### [Records for this exercise]
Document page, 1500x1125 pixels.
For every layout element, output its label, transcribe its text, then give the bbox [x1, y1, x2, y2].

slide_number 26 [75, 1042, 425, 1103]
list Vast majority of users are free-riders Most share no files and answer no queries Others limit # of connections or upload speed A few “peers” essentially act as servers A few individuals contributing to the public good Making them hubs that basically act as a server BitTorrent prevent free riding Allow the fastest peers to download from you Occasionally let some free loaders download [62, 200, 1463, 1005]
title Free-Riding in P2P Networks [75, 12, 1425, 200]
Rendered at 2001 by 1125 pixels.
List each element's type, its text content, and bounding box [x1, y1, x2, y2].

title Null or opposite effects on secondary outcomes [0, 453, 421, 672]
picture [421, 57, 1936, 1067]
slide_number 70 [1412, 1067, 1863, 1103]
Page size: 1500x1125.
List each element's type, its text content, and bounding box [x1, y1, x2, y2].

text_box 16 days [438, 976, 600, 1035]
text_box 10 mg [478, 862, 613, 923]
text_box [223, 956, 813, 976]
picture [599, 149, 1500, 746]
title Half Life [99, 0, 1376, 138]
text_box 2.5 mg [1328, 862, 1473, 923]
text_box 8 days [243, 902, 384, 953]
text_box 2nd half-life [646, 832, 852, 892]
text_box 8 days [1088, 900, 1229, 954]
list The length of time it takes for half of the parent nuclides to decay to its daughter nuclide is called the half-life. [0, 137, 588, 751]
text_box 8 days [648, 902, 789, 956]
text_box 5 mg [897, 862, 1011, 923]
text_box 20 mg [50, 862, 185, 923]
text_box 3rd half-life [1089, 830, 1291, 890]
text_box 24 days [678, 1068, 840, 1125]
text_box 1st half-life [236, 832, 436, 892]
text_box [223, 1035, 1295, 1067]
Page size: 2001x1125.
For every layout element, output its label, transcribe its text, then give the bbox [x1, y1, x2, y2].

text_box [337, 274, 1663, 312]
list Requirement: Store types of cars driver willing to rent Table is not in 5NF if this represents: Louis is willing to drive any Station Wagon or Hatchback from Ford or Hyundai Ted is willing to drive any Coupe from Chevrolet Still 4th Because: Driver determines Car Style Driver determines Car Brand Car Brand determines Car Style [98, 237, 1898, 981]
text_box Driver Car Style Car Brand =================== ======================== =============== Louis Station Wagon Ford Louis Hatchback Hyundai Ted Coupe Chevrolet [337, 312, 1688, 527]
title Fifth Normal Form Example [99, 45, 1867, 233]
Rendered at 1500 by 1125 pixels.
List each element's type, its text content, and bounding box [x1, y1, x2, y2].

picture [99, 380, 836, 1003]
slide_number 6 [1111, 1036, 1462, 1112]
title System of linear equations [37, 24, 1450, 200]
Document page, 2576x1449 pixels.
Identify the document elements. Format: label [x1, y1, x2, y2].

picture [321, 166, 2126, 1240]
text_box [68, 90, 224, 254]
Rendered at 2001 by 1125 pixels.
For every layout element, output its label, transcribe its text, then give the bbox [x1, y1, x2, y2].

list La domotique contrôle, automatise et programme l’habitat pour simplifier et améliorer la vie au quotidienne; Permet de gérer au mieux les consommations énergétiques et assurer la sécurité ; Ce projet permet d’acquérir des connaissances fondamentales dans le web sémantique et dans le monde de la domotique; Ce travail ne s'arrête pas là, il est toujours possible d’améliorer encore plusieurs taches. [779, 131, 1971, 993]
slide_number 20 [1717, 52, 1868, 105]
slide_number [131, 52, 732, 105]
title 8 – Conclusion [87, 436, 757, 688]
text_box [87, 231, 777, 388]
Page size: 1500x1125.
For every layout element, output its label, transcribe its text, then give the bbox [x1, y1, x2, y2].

### [Required work]
Each entry above must be set down again without alteration.

### [Your response]
Document page, 1500x1125 pixels.
For every layout element, output its label, transcribe its text, then give the bbox [x1, y1, x2, y2].

slide_number 26 [75, 1042, 425, 1103]
list Vast majority of users are free-riders Most share no files and answer no queries Others limit # of connections or upload speed A few “peers” essentially act as servers A few individuals contributing to the public good Making them hubs that basically act as a server BitTorrent prevent free riding Allow the fastest peers to download from you Occasionally let some free loaders download [62, 200, 1463, 1005]
title Free-Riding in P2P Networks [75, 12, 1425, 200]
Rendered at 2001 by 1125 pixels.
List each element's type, its text content, and bounding box [x1, y1, x2, y2].

title Null or opposite effects on secondary outcomes [0, 453, 421, 672]
picture [421, 57, 1936, 1067]
slide_number 70 [1412, 1067, 1863, 1103]
Page size: 1500x1125.
List each element's type, its text content, and bounding box [x1, y1, x2, y2].

text_box 16 days [438, 976, 600, 1035]
text_box 10 mg [478, 862, 613, 923]
text_box [223, 956, 813, 976]
picture [599, 149, 1500, 746]
title Half Life [99, 0, 1376, 138]
text_box 2.5 mg [1328, 862, 1473, 923]
text_box 8 days [243, 902, 384, 953]
text_box 2nd half-life [646, 832, 852, 892]
text_box 8 days [1088, 900, 1229, 954]
list The length of time it takes for half of the parent nuclides to decay to its daughter nuclide is called the half-life. [0, 137, 588, 751]
text_box 8 days [648, 902, 789, 956]
text_box 5 mg [897, 862, 1011, 923]
text_box 20 mg [50, 862, 185, 923]
text_box 3rd half-life [1089, 830, 1291, 890]
text_box 24 days [678, 1068, 840, 1125]
text_box 1st half-life [236, 832, 436, 892]
text_box [223, 1035, 1295, 1067]
Page size: 2001x1125.
For every layout element, output its label, transcribe its text, then give the bbox [x1, y1, x2, y2].

text_box [337, 274, 1663, 312]
list Requirement: Store types of cars driver willing to rent Table is not in 5NF if this represents: Louis is willing to drive any Station Wagon or Hatchback from Ford or Hyundai Ted is willing to drive any Coupe from Chevrolet Still 4th Because: Driver determines Car Style Driver determines Car Brand Car Brand determines Car Style [98, 237, 1898, 981]
text_box Driver Car Style Car Brand =================== ======================== =============== Louis Station Wagon Ford Louis Hatchback Hyundai Ted Coupe Chevrolet [337, 312, 1688, 527]
title Fifth Normal Form Example [99, 45, 1867, 233]
Rendered at 1500 by 1125 pixels.
List each element's type, its text content, and bounding box [x1, y1, x2, y2].

picture [99, 380, 836, 1003]
slide_number 6 [1111, 1036, 1462, 1112]
title System of linear equations [37, 24, 1450, 200]
Document page, 2576x1449 pixels.
Identify the document elements. Format: label [x1, y1, x2, y2].

picture [321, 166, 2126, 1240]
text_box [68, 90, 224, 254]
Rendered at 2001 by 1125 pixels.
For every layout element, output its label, transcribe its text, then give the bbox [x1, y1, x2, y2].

list La domotique contrôle, automatise et programme l’habitat pour simplifier et améliorer la vie au quotidienne; Permet de gérer au mieux les consommations énergétiques et assurer la sécurité ; Ce projet permet d’acquérir des connaissances fondamentales dans le web sémantique et dans le monde de la domotique; Ce travail ne s'arrête pas là, il est toujours possible d’améliorer encore plusieurs taches. [779, 131, 1971, 993]
slide_number 20 [1717, 52, 1868, 105]
slide_number [131, 52, 732, 105]
title 8 – Conclusion [87, 436, 757, 688]
text_box [87, 231, 777, 388]
Page size: 1500x1125.
For every layout element, output its label, transcribe its text, then give the bbox [x1, y1, x2, y2].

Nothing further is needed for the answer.